### Request:
Copy the lines from the one containing "first? Give both start times." through the one containing "8:00 PM to 11:00 PM, 3 hours", inclusive, changing "Saturday" to "Sunday" and leaving everything else the same.
• • • • • • •
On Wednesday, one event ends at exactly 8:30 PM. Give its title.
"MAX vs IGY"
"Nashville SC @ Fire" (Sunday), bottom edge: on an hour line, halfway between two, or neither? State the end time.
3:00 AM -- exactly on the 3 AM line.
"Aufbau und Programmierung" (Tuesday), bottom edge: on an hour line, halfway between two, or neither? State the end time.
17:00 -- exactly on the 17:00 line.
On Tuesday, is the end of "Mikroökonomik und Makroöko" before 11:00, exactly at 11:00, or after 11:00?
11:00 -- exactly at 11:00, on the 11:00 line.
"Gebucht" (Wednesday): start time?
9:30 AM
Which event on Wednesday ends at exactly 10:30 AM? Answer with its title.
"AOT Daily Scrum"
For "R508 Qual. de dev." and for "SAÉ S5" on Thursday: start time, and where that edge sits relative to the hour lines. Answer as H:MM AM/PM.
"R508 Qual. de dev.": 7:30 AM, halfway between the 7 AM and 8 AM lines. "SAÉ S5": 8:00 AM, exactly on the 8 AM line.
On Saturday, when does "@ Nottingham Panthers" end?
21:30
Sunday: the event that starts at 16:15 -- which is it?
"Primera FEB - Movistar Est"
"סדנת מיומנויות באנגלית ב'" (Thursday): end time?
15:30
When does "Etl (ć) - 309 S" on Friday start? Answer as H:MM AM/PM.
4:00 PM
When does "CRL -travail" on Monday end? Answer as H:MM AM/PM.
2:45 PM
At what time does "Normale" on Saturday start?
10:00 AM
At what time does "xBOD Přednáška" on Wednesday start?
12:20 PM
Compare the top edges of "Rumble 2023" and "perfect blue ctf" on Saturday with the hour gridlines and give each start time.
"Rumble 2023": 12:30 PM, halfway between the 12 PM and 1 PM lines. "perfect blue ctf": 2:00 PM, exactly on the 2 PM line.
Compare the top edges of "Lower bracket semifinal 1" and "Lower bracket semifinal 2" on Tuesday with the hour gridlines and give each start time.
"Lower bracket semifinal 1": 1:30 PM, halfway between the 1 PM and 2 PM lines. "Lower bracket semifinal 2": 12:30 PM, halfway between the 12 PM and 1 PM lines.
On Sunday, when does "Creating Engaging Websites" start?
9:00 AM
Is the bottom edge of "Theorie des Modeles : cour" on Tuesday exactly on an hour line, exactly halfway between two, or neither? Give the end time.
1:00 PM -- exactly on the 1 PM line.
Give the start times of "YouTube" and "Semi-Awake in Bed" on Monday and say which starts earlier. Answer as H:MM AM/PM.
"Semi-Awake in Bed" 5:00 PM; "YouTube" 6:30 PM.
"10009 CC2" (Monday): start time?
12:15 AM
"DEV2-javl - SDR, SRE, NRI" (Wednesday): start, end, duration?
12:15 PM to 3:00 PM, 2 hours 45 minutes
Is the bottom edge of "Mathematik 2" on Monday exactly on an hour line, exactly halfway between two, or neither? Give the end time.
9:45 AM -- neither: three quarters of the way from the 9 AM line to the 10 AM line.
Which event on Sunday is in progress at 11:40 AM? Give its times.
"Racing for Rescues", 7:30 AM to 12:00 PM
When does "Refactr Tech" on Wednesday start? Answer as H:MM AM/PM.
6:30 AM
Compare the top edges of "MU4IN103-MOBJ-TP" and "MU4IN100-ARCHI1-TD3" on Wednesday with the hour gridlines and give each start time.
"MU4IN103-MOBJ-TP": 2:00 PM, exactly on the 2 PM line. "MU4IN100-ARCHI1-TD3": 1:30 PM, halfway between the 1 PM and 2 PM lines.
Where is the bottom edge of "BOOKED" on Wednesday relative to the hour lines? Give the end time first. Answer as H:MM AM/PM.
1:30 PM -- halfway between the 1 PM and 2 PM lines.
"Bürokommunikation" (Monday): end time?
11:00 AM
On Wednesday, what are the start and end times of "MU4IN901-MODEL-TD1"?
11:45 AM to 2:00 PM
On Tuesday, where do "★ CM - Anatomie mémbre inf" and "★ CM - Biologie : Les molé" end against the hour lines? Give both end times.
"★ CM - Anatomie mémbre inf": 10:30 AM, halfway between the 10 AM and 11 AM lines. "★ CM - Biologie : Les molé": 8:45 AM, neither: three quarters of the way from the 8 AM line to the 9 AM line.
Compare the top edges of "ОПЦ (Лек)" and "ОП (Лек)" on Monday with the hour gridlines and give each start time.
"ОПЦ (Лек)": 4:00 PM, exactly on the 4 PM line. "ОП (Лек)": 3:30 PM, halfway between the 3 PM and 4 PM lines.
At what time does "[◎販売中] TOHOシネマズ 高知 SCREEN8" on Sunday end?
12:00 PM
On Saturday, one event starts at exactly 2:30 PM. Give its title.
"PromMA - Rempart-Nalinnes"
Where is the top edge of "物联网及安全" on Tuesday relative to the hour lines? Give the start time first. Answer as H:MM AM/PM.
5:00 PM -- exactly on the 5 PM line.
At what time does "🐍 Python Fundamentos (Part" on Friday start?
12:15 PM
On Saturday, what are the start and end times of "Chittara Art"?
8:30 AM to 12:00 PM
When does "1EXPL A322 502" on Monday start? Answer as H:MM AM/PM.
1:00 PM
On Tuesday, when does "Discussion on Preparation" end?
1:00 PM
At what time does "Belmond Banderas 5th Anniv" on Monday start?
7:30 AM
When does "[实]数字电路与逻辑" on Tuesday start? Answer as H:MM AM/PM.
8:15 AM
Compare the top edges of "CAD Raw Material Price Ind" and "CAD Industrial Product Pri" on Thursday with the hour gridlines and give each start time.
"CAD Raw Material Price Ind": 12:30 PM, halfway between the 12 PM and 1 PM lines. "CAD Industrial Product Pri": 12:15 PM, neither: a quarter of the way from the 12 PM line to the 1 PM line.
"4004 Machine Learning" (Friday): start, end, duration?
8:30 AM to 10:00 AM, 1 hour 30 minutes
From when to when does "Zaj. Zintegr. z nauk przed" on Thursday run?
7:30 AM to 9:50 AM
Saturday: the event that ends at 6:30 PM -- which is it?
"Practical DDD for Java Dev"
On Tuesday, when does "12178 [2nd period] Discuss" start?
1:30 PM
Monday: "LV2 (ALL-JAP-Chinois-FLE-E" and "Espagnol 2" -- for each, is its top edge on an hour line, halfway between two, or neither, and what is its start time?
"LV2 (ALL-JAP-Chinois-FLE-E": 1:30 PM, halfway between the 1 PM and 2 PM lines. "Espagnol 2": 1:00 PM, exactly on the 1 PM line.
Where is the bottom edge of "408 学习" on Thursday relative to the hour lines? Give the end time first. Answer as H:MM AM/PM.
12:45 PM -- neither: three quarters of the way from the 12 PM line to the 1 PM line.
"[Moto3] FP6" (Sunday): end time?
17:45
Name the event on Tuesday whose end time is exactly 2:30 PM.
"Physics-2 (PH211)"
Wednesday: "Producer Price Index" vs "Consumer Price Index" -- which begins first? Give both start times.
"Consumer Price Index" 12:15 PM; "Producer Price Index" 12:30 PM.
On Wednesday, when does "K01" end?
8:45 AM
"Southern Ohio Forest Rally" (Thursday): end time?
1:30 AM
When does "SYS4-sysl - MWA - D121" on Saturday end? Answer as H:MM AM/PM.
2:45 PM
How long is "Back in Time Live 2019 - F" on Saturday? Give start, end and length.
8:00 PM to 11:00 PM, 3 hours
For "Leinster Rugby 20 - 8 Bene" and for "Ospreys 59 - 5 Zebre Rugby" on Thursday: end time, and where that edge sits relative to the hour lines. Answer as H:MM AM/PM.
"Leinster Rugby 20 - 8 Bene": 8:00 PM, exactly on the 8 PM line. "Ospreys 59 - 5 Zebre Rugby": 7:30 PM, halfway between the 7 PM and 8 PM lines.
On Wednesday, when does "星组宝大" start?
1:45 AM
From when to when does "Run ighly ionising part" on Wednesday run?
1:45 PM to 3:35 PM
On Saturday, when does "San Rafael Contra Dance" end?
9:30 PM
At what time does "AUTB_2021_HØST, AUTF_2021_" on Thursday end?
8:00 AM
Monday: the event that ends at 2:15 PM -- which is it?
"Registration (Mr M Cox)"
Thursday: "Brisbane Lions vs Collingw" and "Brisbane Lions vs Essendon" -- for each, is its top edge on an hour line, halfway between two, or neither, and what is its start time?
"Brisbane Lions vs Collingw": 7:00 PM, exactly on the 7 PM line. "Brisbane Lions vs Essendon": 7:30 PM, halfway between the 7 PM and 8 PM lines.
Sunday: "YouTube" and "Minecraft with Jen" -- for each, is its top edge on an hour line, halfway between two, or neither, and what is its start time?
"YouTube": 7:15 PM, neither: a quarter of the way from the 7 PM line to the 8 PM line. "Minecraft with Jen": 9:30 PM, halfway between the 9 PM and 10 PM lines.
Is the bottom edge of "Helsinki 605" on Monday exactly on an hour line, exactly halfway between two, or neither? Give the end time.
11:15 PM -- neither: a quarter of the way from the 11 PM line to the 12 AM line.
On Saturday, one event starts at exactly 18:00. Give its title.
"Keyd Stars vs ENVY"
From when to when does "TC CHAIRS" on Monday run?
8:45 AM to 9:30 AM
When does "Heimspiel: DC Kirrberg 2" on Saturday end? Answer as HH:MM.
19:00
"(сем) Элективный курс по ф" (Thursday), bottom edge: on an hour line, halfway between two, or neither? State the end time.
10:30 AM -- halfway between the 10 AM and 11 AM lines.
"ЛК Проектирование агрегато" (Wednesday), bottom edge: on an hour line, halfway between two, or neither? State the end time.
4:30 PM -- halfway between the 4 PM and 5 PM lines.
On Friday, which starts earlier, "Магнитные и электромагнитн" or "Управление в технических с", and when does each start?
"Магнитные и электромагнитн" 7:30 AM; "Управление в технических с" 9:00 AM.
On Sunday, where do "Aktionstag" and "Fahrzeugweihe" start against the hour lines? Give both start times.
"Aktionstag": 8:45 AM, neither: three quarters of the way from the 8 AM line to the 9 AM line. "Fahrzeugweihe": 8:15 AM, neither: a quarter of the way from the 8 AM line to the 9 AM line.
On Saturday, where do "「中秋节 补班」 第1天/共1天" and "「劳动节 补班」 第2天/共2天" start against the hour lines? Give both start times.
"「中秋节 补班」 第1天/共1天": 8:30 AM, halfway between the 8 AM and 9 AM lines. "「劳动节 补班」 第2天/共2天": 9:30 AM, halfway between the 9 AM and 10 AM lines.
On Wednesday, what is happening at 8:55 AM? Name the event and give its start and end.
• • • • • • •
### The answer:
Wednesday: "Producer Price Index" vs "Consumer Price Index" -- which begins first? Give both start times.
"Consumer Price Index" 12:15 PM; "Producer Price Index" 12:30 PM.
On Wednesday, when does "K01" end?
8:45 AM
"Southern Ohio Forest Rally" (Thursday): end time?
1:30 AM
When does "SYS4-sysl - MWA - D121" on Sunday end? Answer as H:MM AM/PM.
2:45 PM
How long is "Back in Time Live 2019 - F" on Sunday? Give start, end and length.
8:00 PM to 11:00 PM, 3 hours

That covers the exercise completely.